PROMPT 1
Summarize the game recap in two sentences.
PROMPT 2
According to the game recap, who kicked the extra point that proved to be the game-winning point?

TEXT SEGMENT
◇ ◇ ◇

Florida beat Toledo, 24-6, on Saturday. You can relive the glory through our Game Thread. We'll look back at the game in at multiple parts: The Rapid Recap is our first look before a second viewing, and will run a few hours after the conclusion of each Florida game.
It was hot. It was a win. And now it's over. On to Miami, with a goose egg in the loss column and next to nothing on tape for the Hurricanes to learn from.
How Florida Won
The Gators soaked the Rockets' fuses early
After allowing a 12-yard pass on the first play from scrimmage, Florida's defense forced a four-and-out. The Gators got the ball at their own 14 and proceeded to drive down the field on an 84-yard touchdown drive that established the Gators' offensive line as the bullies of the day and showed that Mack Brown can serve as an above-average runner if his line opens up holes more often than not. The extra point Austin Hardin kicked after the touchdown Brown punched in would prove to be the game-winning point. Toledo was out of this one early.
Florida knows its identity
Did you want Florida to suddenly have a potent passing game that could bring back memories of Steve Spurrier's heyday? So did I. But I'm not at all disappointed with the Gators I saw on the field today: They know they can beat teams into submission if they play their game, and they did.
Florida got scarcely more than nothing out of that passing game today, but needed even less than it got, because its running game put Toledo in an inescapable hole early and its defense stymied the Rockets repeatedly. Toledo's biggest play of the day went for 28 yards and came on a swing screen that may have featured an illegal block; it was followed by three straight plays of no gain, and only got the Rockets a field goal. Toledo's second field goal came on a drive kick-started by a pass interference flag that was thrown on what appeared to be an uncatchable ball to many in the stands.

◇ ◇ ◇

SOURCE DATA
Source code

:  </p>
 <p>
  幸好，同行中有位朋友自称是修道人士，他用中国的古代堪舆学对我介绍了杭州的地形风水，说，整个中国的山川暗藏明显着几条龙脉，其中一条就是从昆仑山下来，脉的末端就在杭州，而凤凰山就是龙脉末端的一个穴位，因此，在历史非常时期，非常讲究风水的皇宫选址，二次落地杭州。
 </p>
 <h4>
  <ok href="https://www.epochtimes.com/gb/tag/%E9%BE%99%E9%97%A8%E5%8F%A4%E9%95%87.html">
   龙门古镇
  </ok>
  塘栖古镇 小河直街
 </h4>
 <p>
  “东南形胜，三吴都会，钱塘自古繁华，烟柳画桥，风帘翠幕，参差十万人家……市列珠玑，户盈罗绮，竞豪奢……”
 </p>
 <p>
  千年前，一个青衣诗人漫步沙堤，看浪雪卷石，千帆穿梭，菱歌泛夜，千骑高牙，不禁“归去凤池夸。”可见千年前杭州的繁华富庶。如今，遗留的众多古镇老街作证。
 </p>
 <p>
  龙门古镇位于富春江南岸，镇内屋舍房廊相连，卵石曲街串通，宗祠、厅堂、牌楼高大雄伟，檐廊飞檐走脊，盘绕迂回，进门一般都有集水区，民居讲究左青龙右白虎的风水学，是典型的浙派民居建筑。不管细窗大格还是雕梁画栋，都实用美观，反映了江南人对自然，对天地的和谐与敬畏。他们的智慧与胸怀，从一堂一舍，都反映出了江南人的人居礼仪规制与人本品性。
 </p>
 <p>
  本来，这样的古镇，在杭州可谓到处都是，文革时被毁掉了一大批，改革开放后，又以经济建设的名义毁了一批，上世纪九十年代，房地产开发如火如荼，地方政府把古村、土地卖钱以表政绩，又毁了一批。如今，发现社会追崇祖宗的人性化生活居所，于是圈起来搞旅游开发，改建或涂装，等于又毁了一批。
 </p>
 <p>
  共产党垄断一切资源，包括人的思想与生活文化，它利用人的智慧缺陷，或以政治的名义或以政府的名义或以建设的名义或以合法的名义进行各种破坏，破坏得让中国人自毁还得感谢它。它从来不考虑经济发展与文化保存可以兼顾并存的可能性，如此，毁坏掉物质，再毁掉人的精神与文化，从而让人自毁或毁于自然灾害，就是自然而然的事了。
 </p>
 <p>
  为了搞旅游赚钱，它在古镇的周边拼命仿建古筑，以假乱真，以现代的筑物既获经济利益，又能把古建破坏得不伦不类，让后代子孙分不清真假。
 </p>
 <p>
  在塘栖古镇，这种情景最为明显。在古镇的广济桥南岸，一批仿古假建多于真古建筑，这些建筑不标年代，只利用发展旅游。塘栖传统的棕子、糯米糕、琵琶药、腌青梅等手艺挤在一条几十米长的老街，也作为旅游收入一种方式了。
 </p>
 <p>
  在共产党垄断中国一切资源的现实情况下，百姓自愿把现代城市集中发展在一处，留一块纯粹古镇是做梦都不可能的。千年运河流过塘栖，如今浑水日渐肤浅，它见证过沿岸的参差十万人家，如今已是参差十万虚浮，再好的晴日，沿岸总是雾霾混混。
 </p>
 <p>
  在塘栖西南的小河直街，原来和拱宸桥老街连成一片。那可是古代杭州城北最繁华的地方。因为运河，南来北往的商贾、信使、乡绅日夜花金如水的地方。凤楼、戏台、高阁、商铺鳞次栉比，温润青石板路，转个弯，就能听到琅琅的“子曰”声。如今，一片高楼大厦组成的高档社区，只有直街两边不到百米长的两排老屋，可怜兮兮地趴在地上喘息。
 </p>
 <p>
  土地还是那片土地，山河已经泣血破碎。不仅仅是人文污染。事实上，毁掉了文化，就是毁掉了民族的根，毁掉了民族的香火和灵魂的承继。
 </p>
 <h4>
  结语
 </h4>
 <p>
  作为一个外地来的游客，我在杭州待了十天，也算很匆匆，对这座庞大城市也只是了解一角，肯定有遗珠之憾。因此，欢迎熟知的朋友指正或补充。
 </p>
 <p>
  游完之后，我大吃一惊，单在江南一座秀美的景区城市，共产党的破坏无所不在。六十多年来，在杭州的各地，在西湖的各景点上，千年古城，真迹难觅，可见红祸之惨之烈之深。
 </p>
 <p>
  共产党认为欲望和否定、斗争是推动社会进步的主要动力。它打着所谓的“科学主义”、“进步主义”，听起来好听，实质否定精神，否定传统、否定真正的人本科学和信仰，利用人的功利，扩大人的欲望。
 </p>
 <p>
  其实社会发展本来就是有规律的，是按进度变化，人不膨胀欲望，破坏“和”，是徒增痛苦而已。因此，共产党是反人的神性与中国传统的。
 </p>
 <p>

◇ ◇ ◇

WORKED SOLUTION 1
Florida beat Toledo 24-6, taking control early with an 84-yard opening touchdown drive that showed off its offensive line and Mack Brown's running. Florida's passing game produced little, but its running game and defense were enough, holding Toledo to two field goals.

WORKED SOLUTION 2
Austin Hardin.